Using Symmetry in Programming and Verification of a Resource Arbiter

The large states pace of programs makes their direct verification by model checking difficult or impossible. The presence of symmetry in a program often allows simplifying the model and reducing its state space, leading to significant decrease of verification time. The classical approach consists in detecting a symmetry group and constructing a quotient model based on it — a simplified model for verification purposes. However, not all tools provide support for symmetry, and those that do may still struggle because finding an appropriate symmetry group is computationally complex problem. This work proposes an approach to program development based on explicit symmetry exploitation, which is an alternative to the classical one. In the program, a core is extracted — a coordination center working under consideration of symmetry and responsible for ensuring temporal properties. The core coordinates computations outside itself — those placed in the wrapper surrounding the core. As a result, the core has a small state space, replace the quotient model and allows verification using a model checker without symmetry support.

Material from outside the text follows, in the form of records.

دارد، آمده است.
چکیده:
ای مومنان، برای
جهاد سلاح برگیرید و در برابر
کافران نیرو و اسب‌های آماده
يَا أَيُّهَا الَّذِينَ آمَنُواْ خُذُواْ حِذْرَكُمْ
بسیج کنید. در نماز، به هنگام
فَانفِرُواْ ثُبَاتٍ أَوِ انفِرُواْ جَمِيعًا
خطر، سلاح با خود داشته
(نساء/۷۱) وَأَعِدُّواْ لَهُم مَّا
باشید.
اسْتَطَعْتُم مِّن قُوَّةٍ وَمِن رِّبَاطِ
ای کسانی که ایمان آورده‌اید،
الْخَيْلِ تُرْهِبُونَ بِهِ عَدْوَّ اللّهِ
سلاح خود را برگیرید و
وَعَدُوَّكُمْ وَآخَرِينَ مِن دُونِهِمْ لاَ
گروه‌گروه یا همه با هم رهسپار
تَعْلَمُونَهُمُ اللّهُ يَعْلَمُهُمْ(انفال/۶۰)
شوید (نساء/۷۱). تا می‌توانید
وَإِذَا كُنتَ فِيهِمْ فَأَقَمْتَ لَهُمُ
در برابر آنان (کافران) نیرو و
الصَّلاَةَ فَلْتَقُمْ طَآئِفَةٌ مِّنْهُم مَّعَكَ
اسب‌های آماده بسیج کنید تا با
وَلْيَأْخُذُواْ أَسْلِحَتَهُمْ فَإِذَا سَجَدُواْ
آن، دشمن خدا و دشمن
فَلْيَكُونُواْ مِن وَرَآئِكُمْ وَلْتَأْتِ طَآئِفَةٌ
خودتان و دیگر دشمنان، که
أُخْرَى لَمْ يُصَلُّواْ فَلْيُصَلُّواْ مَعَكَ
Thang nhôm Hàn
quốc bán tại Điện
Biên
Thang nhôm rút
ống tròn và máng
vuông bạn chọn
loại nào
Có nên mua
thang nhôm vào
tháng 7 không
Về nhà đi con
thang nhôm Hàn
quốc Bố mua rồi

The wrapper cannot interfere in the operation of the verified core and violate its properties. The approach is demonstrated by the example of the development and verification of the Mars rover resource arbiter. The arbiter coordinates access of n processes to m resources where both n and m are natural numbers. Programming languages C/C++ and the Spin model checker tool are used. The behavioral model of the core is automatically extracted by the Spin tool from the C code. Temporal properties expressed via Linear Temporal Logic (LTL) are subject to verification.